Back at the algae factory, I climbed onto an elevated platform and was surrounded by noisy modular units called photobioreactors, where thousands of tiny red and blue LED lights replace sunlight to power the growth of microalgae .

They also receive water and nutrients.

“More than 90 percent of photosynthesis occurs within very specific wavelengths of red and blue light,” Mr. Haflidason explained. “We’re just giving them the light they use.”

All conditions are tightly controlled and optimized through machine learning, he added.

Approximately 7% of the crop is harvested each day and quickly replenished with new growth.

Vaxa’s plant can produce up to 150 tons of algae per year, and expansion is planned.

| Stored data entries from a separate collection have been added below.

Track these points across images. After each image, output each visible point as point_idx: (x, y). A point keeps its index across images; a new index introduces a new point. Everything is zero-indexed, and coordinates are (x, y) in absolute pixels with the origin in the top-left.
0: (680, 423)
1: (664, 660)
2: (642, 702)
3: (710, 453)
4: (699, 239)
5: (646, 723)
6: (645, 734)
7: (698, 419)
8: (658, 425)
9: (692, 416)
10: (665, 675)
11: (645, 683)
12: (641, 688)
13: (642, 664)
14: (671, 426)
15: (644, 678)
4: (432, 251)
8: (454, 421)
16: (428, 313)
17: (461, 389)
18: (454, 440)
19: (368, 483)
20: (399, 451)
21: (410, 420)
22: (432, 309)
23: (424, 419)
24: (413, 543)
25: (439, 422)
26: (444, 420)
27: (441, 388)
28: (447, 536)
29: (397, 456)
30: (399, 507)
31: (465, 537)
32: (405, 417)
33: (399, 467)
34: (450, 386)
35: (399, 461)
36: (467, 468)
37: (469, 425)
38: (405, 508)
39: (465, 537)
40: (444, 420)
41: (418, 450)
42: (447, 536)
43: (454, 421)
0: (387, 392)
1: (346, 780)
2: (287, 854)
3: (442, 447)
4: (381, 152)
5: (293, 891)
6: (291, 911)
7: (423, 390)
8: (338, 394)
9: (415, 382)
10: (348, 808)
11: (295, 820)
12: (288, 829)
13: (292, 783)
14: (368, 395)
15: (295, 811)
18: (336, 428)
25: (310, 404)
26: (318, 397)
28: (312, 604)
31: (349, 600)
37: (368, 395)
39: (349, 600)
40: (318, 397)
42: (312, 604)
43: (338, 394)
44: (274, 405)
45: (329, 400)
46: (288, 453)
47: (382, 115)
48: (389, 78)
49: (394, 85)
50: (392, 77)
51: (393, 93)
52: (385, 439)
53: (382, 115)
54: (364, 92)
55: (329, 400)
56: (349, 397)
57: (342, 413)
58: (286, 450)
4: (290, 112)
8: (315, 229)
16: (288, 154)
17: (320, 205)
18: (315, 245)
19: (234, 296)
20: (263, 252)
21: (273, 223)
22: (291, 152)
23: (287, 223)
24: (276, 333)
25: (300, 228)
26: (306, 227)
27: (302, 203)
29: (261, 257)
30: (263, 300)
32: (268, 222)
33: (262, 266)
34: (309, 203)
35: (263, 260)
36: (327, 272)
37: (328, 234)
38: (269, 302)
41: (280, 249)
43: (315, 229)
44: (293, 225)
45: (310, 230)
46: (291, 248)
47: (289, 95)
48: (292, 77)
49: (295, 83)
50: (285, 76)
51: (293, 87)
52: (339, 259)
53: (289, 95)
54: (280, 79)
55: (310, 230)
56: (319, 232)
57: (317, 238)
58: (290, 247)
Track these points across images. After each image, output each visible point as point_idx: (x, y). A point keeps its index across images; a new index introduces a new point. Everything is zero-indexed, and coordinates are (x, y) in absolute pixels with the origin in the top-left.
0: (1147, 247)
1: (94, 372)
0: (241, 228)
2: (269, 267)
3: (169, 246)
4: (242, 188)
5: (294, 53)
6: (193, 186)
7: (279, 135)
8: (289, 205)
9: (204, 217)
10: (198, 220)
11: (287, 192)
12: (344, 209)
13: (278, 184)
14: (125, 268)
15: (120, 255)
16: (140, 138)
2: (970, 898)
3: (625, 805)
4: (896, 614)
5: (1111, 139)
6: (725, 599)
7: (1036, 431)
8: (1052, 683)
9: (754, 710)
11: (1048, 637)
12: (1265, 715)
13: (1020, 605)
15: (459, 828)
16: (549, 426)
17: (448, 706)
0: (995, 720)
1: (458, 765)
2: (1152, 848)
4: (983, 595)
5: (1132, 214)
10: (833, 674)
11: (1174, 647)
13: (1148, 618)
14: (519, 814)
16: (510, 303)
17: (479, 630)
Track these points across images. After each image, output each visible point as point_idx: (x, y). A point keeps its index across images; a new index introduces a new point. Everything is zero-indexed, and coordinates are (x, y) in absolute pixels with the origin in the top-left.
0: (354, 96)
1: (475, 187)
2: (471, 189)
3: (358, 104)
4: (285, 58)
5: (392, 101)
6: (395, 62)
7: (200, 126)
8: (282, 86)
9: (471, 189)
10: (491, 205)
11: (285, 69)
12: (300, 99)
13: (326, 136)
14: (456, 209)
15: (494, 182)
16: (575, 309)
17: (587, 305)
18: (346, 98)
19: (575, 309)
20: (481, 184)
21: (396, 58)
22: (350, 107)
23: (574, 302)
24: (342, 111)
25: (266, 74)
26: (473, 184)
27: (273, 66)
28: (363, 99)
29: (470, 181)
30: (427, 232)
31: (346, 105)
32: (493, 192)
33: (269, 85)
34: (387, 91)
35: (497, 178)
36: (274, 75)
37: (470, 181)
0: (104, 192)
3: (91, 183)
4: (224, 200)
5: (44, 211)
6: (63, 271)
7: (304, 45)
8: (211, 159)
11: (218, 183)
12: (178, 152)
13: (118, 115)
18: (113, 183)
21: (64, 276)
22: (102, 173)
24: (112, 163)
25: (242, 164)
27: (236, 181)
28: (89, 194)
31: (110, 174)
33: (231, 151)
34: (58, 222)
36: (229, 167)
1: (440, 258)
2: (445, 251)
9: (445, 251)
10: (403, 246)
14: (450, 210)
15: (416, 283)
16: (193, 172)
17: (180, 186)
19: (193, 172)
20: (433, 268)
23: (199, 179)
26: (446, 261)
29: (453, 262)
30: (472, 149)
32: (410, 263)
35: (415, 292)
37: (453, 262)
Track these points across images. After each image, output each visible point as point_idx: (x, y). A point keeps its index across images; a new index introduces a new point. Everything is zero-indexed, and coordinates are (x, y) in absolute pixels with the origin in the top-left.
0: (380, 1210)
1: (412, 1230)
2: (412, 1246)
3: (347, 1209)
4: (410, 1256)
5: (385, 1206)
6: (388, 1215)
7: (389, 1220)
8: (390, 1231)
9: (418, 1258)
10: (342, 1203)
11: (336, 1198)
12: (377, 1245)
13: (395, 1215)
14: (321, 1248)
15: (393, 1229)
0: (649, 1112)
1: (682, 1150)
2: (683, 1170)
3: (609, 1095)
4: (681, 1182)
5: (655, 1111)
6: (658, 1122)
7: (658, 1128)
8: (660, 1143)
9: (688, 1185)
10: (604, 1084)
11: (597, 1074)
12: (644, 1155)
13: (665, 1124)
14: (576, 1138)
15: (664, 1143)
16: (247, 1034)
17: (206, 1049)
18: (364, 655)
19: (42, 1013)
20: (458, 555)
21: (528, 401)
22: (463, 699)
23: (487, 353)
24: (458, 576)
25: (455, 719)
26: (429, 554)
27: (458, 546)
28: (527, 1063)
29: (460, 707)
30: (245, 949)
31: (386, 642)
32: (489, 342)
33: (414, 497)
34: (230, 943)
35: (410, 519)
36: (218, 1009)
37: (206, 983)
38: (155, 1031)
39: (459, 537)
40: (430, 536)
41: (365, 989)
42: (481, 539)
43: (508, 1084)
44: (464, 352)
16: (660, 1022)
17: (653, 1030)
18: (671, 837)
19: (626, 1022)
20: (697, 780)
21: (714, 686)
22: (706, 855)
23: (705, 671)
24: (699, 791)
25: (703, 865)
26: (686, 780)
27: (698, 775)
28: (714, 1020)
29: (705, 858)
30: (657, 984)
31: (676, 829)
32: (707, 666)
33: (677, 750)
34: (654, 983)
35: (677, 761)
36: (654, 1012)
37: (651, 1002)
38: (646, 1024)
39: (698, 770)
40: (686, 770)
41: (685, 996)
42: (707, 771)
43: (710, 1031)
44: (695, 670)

Because these crops are rich in protein, carbohydrates, omega-3s, fatty acids and vitamin B12, Mr Haflidason believes growing microalgae in this way could help address global food insecurity.

Many other companies are betting on the potential of microalgae – a market expected to be worth $25.4bn (£20.5bn) by 2033.

Danish startup Algiecel has been experimenting with portable container-sized modules housing photobioreactors that could connect carbon-emitting industries to capture carbon dioxide while producing food and feed.

Crops are also used in cosmetics, pharmaceuticals, biofuels and plastic alternatives.

Perhaps microalgae could be produced in space, too.

In a project funded by the European Space Agency, the Danish Institute of Technology plans to test whether microalgae can Growing on the International Space Station.

Despite all this investment, there is still a long way to go before microalgae become part of our daily diet.

Mr Munch Smidt-Jensen said it still needed significant development.

He noted the lack of firmness in the texture. Also, if the algae is of the saltwater variety, it may taste “fishy”.

“But there are ways to overcome this,” he added.

There are also social issues.

“Are people ready? How do we make everyone want to eat this?”

Malene Lihme Olsen, a food scientist at the University of Copenhagen who studies microalgae, said more research is needed on its nutritional value.

“Green microalgae (Chlorella) have very strong cell walls, so it’s difficult for us to digest and get all the nutrients,” she said.

For now, she says, microalgae are best added to other “carrier products” such as pasta or bread to improve taste, texture and appearance.

However, Ms. Olson believes microalgae is a promising food of the future.

“If you compare a hectare of soybeans in Brazil and imagine we have a hectare of algae fields, you can produce 15 times more protein (from algae) every year.”

Returning to the factory, I saw an unappetizing green sludge. This is harvested microalgae, with the water squeezed out, ready for further processing.

Mr. Haflidarson let me try it, reluctantly at first, but I tried some and found the taste to be neutral and the texture to be like tofu.

“We’re definitely not suggesting that anyone should eat green sludge,” joked Mr Haflidarson.

Instead, processed algae is an ingredient in everyday foods, with a bakery in Reykjavik making bread from spirulina and a gym putting it into smoothies.

“We’re not going to change what you eat. We’re just going to change the nutritional value of the food you eat,” he said.